【海か山に散骨はできるか?】法律は?
山に散骨について
散骨のお話をする前にチョツトだけ、もし山に埋葬だったらどうなのか…
日本には墓地埋葬法という法律があって
言葉の通り埋葬に関する法律なのですが、
そこには墓地以外の場所に遺骨を埋葬してはいけないとあります。
墓地と認めてもらうには都道府県の知事の許可が必要で、
たとえ自分の持っている山だったとしても
墓地と認められてない限り埋葬はできません。
では散骨についてはどうでしょう
遺骨を細かくパウダー状に砕いて(粉骨)節度のある量を土の上に撒くという散骨については、墓地埋葬法には触れてはいないので、できるということになっています。
しかし、散骨が刑法の遺骨遺棄罪に触れるのではないかという議論もあって
「死者を弔う祭祀として国民感情に配慮しつつ相当の節度を持っておこなうならば違法ではない」ということで個人の自由な判断に任せられています。
ちょっとグレーゾーンな感じにとる人もいますが、やんわりとぼやかされてる感じですかね。
山の所有者に許可をもらって散骨するのが原則。
でも実際には許可を得ずこっそりと散骨しているのが現状のようです。
もちろん散骨した場所に目印(墓標)などをおくのは
その時点でお墓になってしまうので違法になります。
近くに人が住んでいたりなど、トラブルになることもありますから
気軽には散骨できないです。
もし故人が山が大好きで、どうしても山に散骨を願ってたなら
地域の条例をしっかり確認し
細かくパウダー状にした遺骨を
誰にも迷惑をかけない場所を見つけて
少量だけこっそりまくことになります。
あまり気持ちが晴れそうにもないかもと思う場合は
山の中にある静かな霊園の樹木葬に収めてあげてもいいかもしれませんね。
遺骨をパウダー状にするには、粉骨専門業者に依頼するのがおすすめです。
海に散骨について
海に散骨については
同じく墓地埋葬法には散骨は触れないとのことなのですが
厚生労働省のホームページに散骨事業者向けにガイドラインが記載されており
一般社団法人 全国海洋散骨船協会や、一般社団法人日本海洋散骨協会という団体もあって
トラブルや環境問題に配慮した独自のガイドラインというのも定められています。
このような協会に所属する、海洋散骨を行っている業者に任せれば
安心して海に散骨することができます。
厚生労働省が2021年に公表した散骨に関するガイドライン
〜散骨に関するガイドライン(散骨事業者向け)〜
厚生労働省HPより引用(抜粋)
- 散骨事業者に関する事項 -
1.法令等の遵守
2.散骨を行う場所 ①陸上の場合 あらかじめ特定した区域 ②海洋の場合 海岸から一定の距離以上離れた海域
3.焼骨の形状 焼骨は、その形状を視認できないよう粉状に砕くこと。
4.関係者への配慮 地域住民、周辺の土地所有者、漁業者等の関係者の利益、宗教感情等を害することのないよう、十分に配慮すること。

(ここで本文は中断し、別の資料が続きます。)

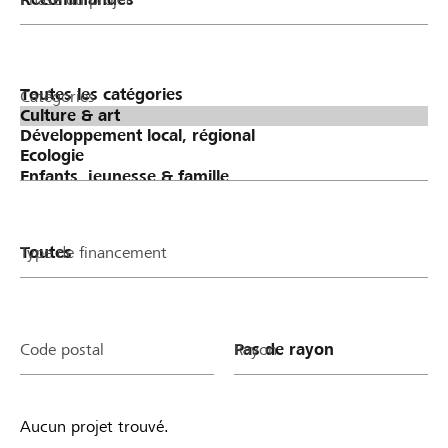
Catégories
Type de financement
Code postal
Rayon
Aucun projet trouvé.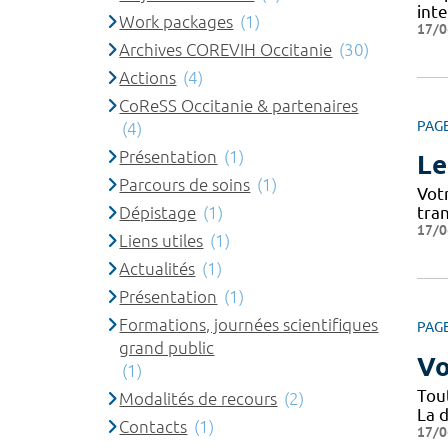
int
Work packages
(1)
17/0
Archives COREVIH Occitanie
(30)
Actions
(4)
CoReSS Occitanie & partenaires
PAG
(4)
Présentation
(1)
Le
Parcours de soins
(1)
Vot
Dépistage
(1)
tra
17/0
Liens utiles
(1)
Actualités
(1)
Présentation
(1)
Formations, journées scientifiques
PAG
grand public
Vo
(1)
Tou
Modalités de recours
(2)
La d
Contacts
(1)
17/0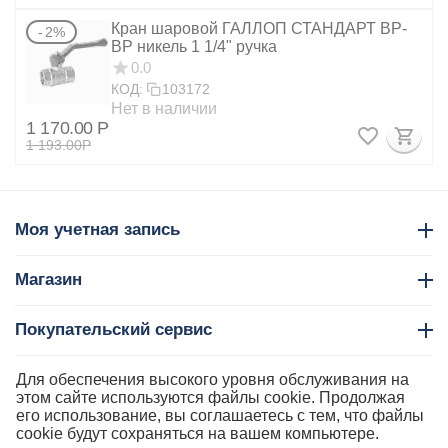
Кран шаровой ГАЛЛОП СТАНДАРТ ВР-
2%
ВР никель 1 1/4" ручка
0.0
КОД:
103172
Нет в наличии
1 170.00
Р
1 193.00
Р
Моя учетная запись
Магазин
Покупательский сервис
Контакты
Для обеспечения высокого уровня обслуживания на
этом сайте используются файлы cookie. Продолжая
его использование, вы соглашаетесь с тем, что файлы
cookie будут сохраняться на вашем компьютере.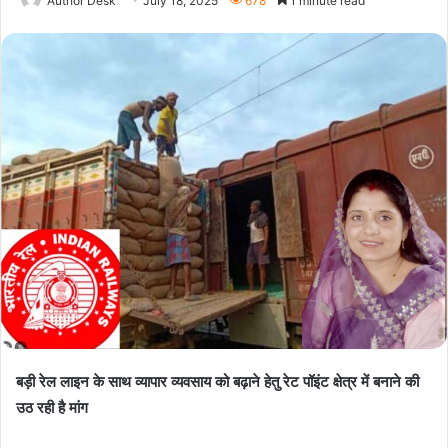
Author Desk
July 18, 2025
678
1 minute read
बड़ी रेल लाइन के साथ व्यापार व्यवसाय को बढ़ाने हेतु रेट पॉइंट क्षेत्र में बनाने की
उठ रही है मांग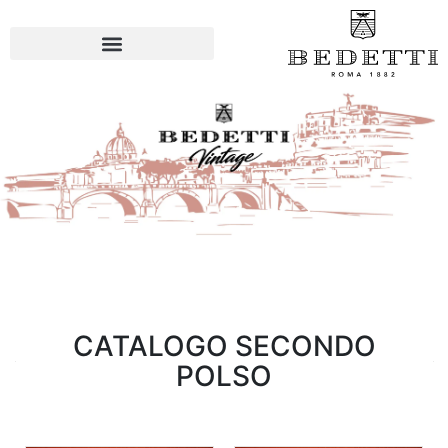
CATALOGO SECONDO
POLSO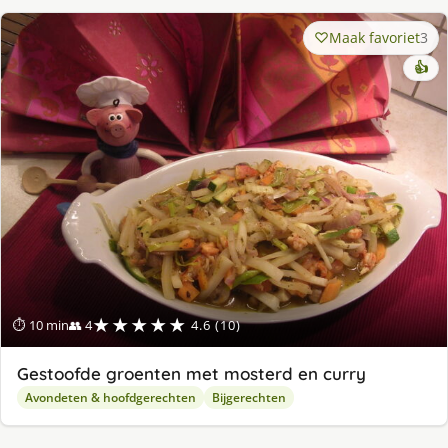
Maak favoriet
3
👍
★★★★★
⏱ 10 min
👥 4
4.6 (10)
Gestoofde groenten met mosterd en curry
Avondeten & hoofdgerechten
Bijgerechten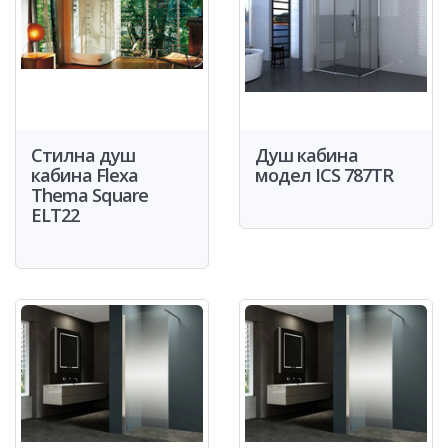
Стилна душ
Душ кабина
кабина Flexa
модел ICS 787TR
Thema Square
ELT22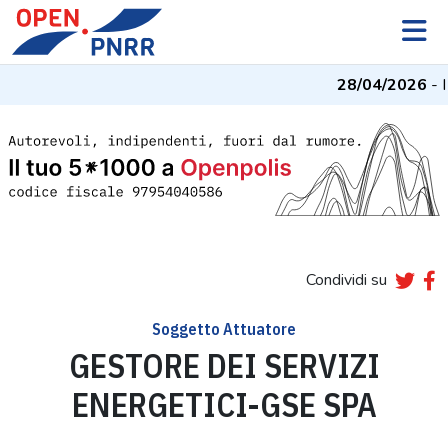
28/04/2026
- I
Condividi su
Soggetto Attuatore
GESTORE DEI SERVIZI
ENERGETICI-GSE SPA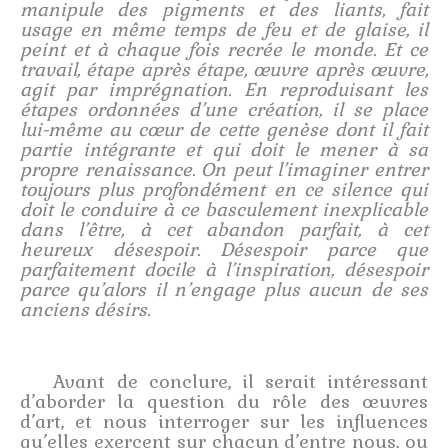
manipule des pigments et des liants, fait
usage en même temps de feu et de glaise, il
peint et à chaque fois recrée le monde. Et ce
travail, étape après étape, œuvre après œuvre,
agit par imprégnation. En reproduisant les
étapes ordonnées d’une création, il se place
lui-même au cœur de cette genèse dont il fait
partie intégrante et qui doit le mener à sa
propre renaissance. On peut l’imaginer entrer
toujours plus profondément en ce silence qui
doit le conduire à ce basculement inexplicable
dans l’être, à cet abandon parfait, à cet
heureux désespoir. Désespoir parce que
parfaitement docile à l’inspiration, désespoir
parce qu’alors il n’engage plus aucun de ses
anciens désirs.
Avant de conclure, il serait intéressant
d’aborder la question du rôle des œuvres
d’art, et nous interroger sur les influences
qu’elles exercent sur chacun d’entre nous, ou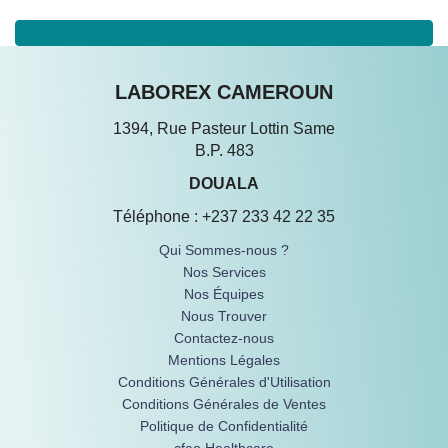
LABOREX CAMEROUN
1394, Rue Pasteur Lottin Same
B.P. 483
DOUALA
Téléphone : +237 233 42 22 35
Qui Sommes-nous ?
Nos Services
Nos Équipes
Nous Trouver
Contactez-nous
Mentions Légales
Conditions Générales d'Utilisation
Conditions Générales de Ventes
Politique de Confidentialité
cfao Healthcare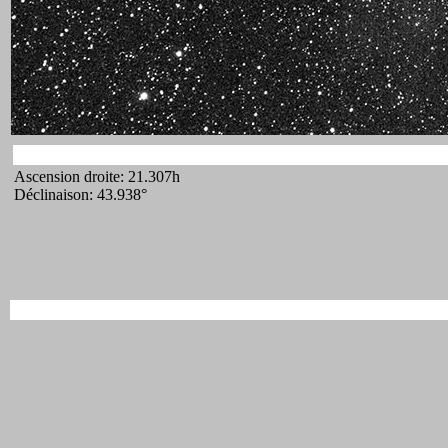
Ascension droite: 21.307h
Déclinaison: 43.938°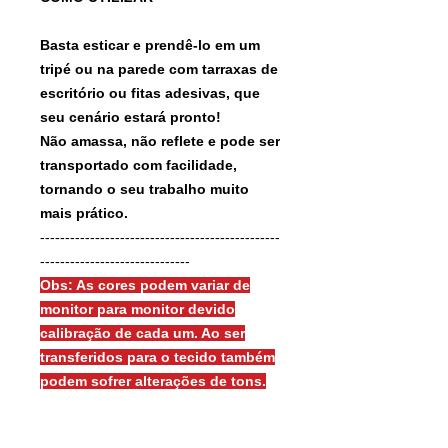
Basta esticar e prendê-lo em um
tripé ou na parede com tarraxas de
escritório ou fitas adesivas, que
seu cenário estará pronto!
Não amassa, não reflete e pode ser
transportado com facilidade,
tornando o seu trabalho muito
mais prático.
------------------------------------------------
------------------------------
Obs: As cores podem variar de
monitor para monitor devido
calibração de cada um. Ao ser
transferidos para o tecido também
podem sofrer alterações de tons.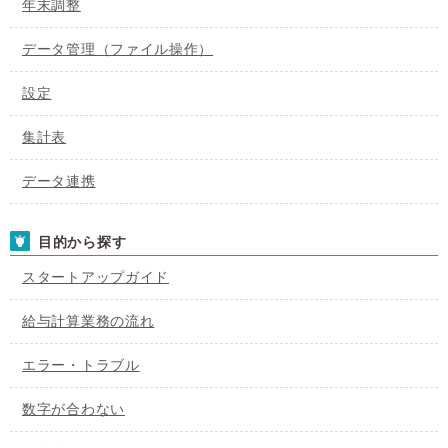
年末調整
データ管理（ファイル操作）
設定
集計表
データ連携
目的から探す
スタートアップガイド
給与計算業務の流れ
エラー・トラブル
数字が合わない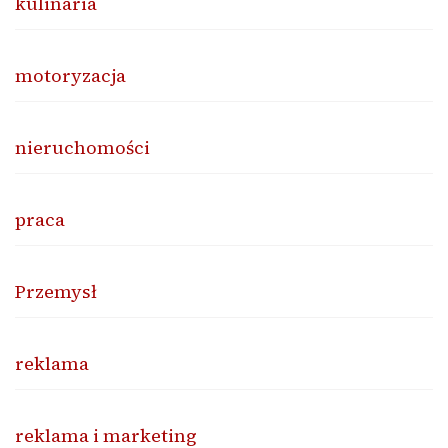
kulinaria
motoryzacja
nieruchomości
praca
Przemysł
reklama
reklama i marketing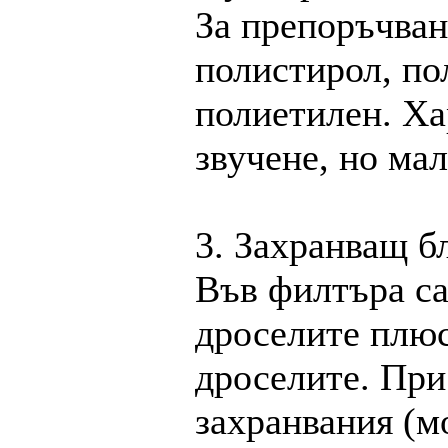
За препоръчван
полистирол, по
полиетилен. Ха
звучене, но ма
3. Захранващ б
Във филтъра са
дроселите плюс
дроселите. При
захранвания (м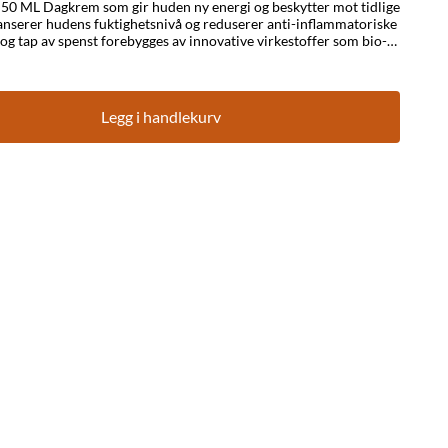
tter mot tidlige
lanserer hudens fuktighetsnivå og reduserer anti-inflammatoriske
 og tap av spenst forebygges av innovative virkestoffer som bio-
allipider fra oliven stimulerer mitokondrie til økt
litet, spenst og glød. BRUK: Påføres hver morgen
Legg i handlekurv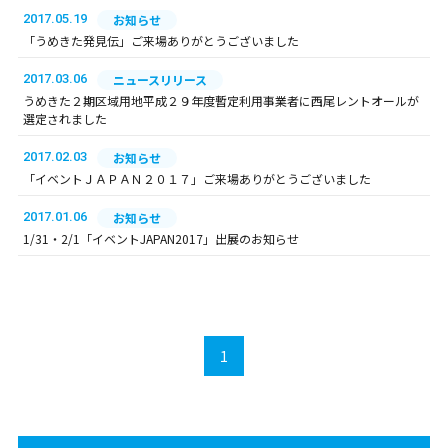
2017.05.19
お知らせ
「うめきた発見伝」ご来場ありがとうございました
2017.03.06
ニュースリリース
うめきた２期区域用地平成２９年度暫定利用事業者に西尾レントオールが
選定されました
2017.02.03
お知らせ
「イベントＪＡＰＡＮ２０１７」ご来場ありがとうございました
2017.01.06
お知らせ
1/31・2/1「イベントJAPAN2017」出展のお知らせ
1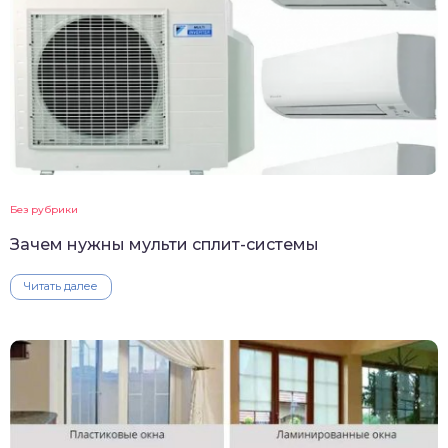
Без рубрики
Зачем нужны мульти сплит-системы
Читать далее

5.自然環境への配慮 プラスチック、ビニール等を原材料とする副葬品等を投下するなど、自然環境に悪影響を及ぼすような行為は行わないこと。
6.利用者との契約等 ①約款の整備 ②利用者の契約内容の選択 ③契約の終結 ④契約の解約 ⑤散骨証明書の作成、交付
7.安全の確保 ①陸上の場合 歩道、安全柵等、必要な施設の設置等② 海洋の場合 必要な教育訓練を受けた従事者及び補助者の配置、ライフジャケット等の安全装具の確保等
8.散骨の実施状況の公表 散骨事業者は、自らの散骨の実施状況(散骨の件数、散骨の場所等)を年度ごとに取 りまとめ、自社のホームページ等で公表すること。公表あるいは事業の紹介、PR においては、亡くなった人を含め、個人情報の取り扱 いには十分に配慮すること。
散骨関係団体に関する事項
(1) 散骨関係団体の役割 散骨関係団体は、会員事業者やその職員に対する研修会の開催等、散骨が適切に行われるための取組みに努めること。
(2) 散骨の実施状況の公表散骨関係団体は、会員の散骨の実施状況(散骨の件数、散骨の場所等)を年度ごとに 取りまとめ、自団体のホームページ等で公表すること。また地方公共団体の求めがあれ ば提出すること。